Related script: Identify which app or process is stealing focus on OSX at Gist

Usage:

  1. Save the above script into a file get_active_focus.py.
  2. Assign execution attributes with the chmod +x get_active_focus.py command.
  3. Run the file with ./get_active_focus.py.

Output:

$ ./get_active_focus.py
Active focus: Terminal
Focus changed to: Google Chrome
2
  • 1
    FWIW this script worked for me where others didn't, and my focus was being stolen by Corel's buggy antipiracy program for CorelDraw.
    – Avery
    Commented Jan 26, 2020 at 0:22
  • I have Python 3 installed via Homebrew and this script worked for me. Had to run it with python3 get_active_focus.py but before I had to install PyObjC via pip3 install -U PyObjC as described here. Commented Sep 14, 2023 at 9:05
6

While it isn't the primary purpose of this application, Karabiner-Elements (a tool for selectively remapping the keyboard) has a focus-change event log which will tell you which application has been stealing focus. While its intended purpose is to set up per-application keyboard mappings, it also has the nice side effect of telling you when a misbehaving app is making things difficult, and I have used it to track down several problem applications.

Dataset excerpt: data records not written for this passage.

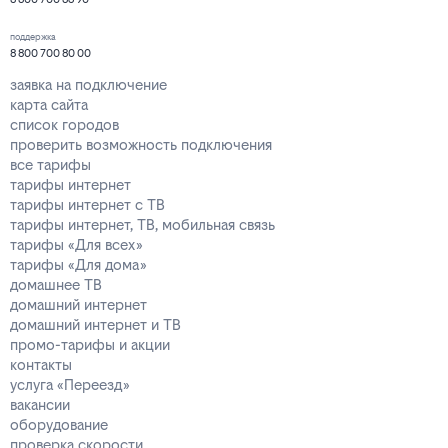
поддержка
8 800 700 80 00
заявка на подключение
карта сайта
список городов
проверить возможность подключения
все тарифы
тарифы интернет
тарифы интернет с ТВ
тарифы интернет, ТВ, мобильная связь
тарифы «Для всех»
тарифы «Для дома»
домашнее ТВ
домашний интернет
домашний интернет и ТВ
промо-тарифы и акции
контакты
услуга «Переезд»
вакансии
оборудование
проверка скорости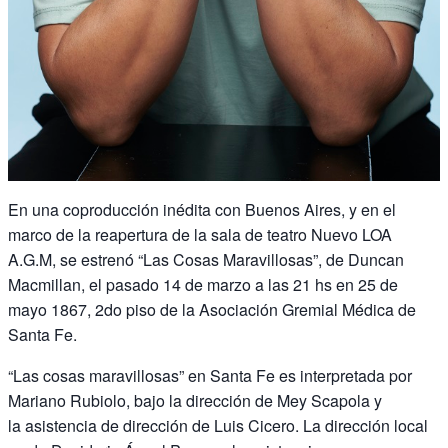
En una coproducción inédita con Buenos Aires, y en el
marco de la reapertura de la sala de teatro Nuevo LOA
A.G.M, se estrenó “Las Cosas Maravillosas”, de Duncan
Macmillan, el pasado 14 de marzo a las 21 hs en 25 de
mayo 1867, 2do piso de la Asociación Gremial Médica de
Santa Fe.
“Las cosas maravillosas” en Santa Fe es interpretada por
Mariano Rubiolo, bajo la dirección de Mey Scapola y
la asistencia de dirección de Luis Cicero. La dirección local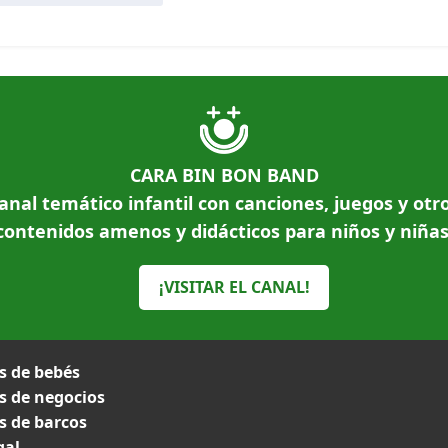
CARA BIN BON BAND
anal temático infantil con canciones, juegos y otr
contenidos amenos y didácticos para niños y niñas
¡VISITAR EL CANAL!
 de bebés
 de negocios
 de barcos
gal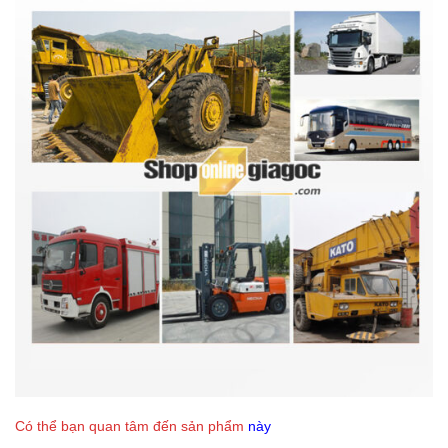
Có thể bạn quan tâm đến sản phẩm
này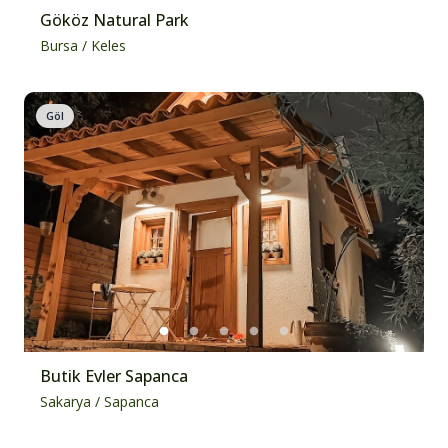
Gököz Natural Park
Bursa
/
Keles
Göl
Butik Evler Sapanca
Sakarya
/
Sapanca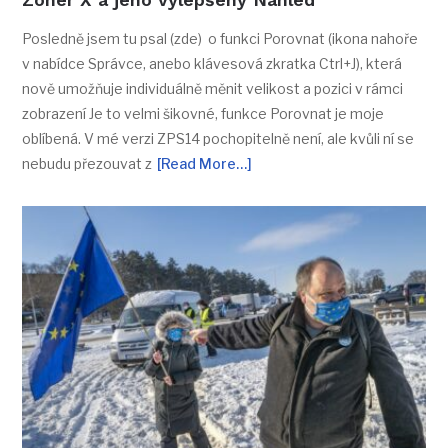
Posledně jsem tu psal (zde) o funkci Porovnat (ikona nahoře
v nabídce Správce, anebo klávesová zkratka Ctrl+J), která
nově umožňuje individuálně měnit velikost a pozici v rámci
zobrazení Je to velmi šikovné, funkce Porovnat je moje
oblíbená. V mé verzi ZPS14 pochopitelně není, ale kvůli ní se
nebudu přezouvat z
[Read More…]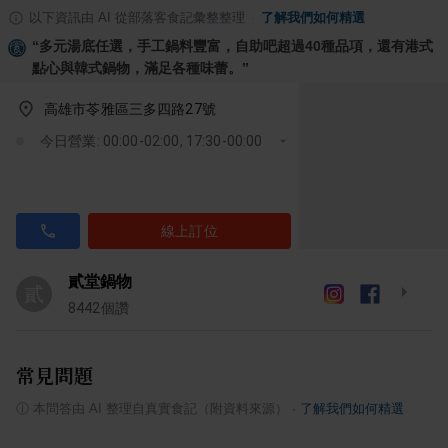
以下資訊由 AI 從部落客食記彙整整理
·
了解我們如何精選
“
多元湯底任選，手工鍋料豐富，自助吧超過40種品項，還有港式
點心與韓式鍋物，滿足各種味蕾。
”
高雄市苓雅區三多四路27號
今日營業: 00:00-02:00, 17:30-00:00
線上訂位
貳堂鍋物
貳
8442
個讚
常見問題
ⓘ
本問答由 AI 整理自真實食記（附資料來源）
·
了解我們如何精選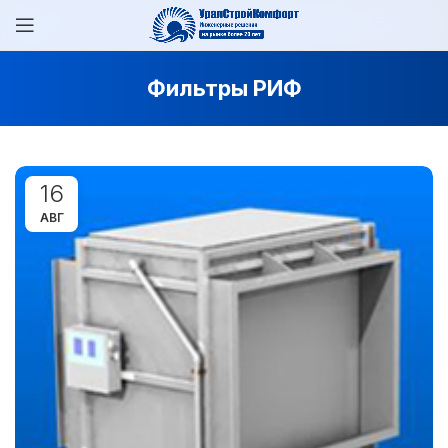
Фильтры РИФ
16
АВГ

The method that Karabiner-Elements uses also works better with applications which steal the focus and immediately give it back (unlike the various Python scripts posted in other answers, which can only reliably log focus steals that last for more than one second).

1
  • OK, it's apparently in Karabiner-EventViewer under "Frontmost Application" and only works when open, but cool! Commented Feb 6, 2023 at 18:57
2

For those coming here looking for a solution to use with python3:

Based on @medmund's answer, comments under it as well as https://alexn.org/wiki/macos/#find-which-app-is-stealing-focus

Requirements

  • Python 3 installed and in $PATH
  • Depending on your environment, you may need to substitute python with python3 and pip with pip3.

Usage

Install pyobj

pip install pyobjc

Create python script

With the contents below. Save to new .py file, for this answer I'll use find-focus-stealer.py.

#!/usr/bin/python3

from AppKit import NSWorkspace
from datetime import datetime
from time import sleep

last_active_name = None
while True:
    active_app = NSWorkspace.sharedWorkspace().activeApplication()
    if active_app['NSApplicationName'] != last_active_name:
        last_active_name = active_app['NSApplicationName']
        print('{}: {} [{}]'.format(
            datetime.now().strftime('%Y-%m-%d %H:%M:%S'),
            active_app['NSApplicationName'],
            active_app['NSApplicationPath']
        ))
    sleep(1)

Run script

From command line, run:

python find-focus-stealer.py

Notes

In my case the issue disappeared after restarting the computer. Though it seems likely that it had to do with Logitech's G HUB as was mentioned elsewhere.

0

Perhaps checking Activity Monitor for active processes? Anything in App Nap state could easily be ruled out, and it might make the hunt a lot shorter.

1
  • Yes, that would be a way of informing a guess about what the problem is, but I'm looking for something that actually obtains the information directly.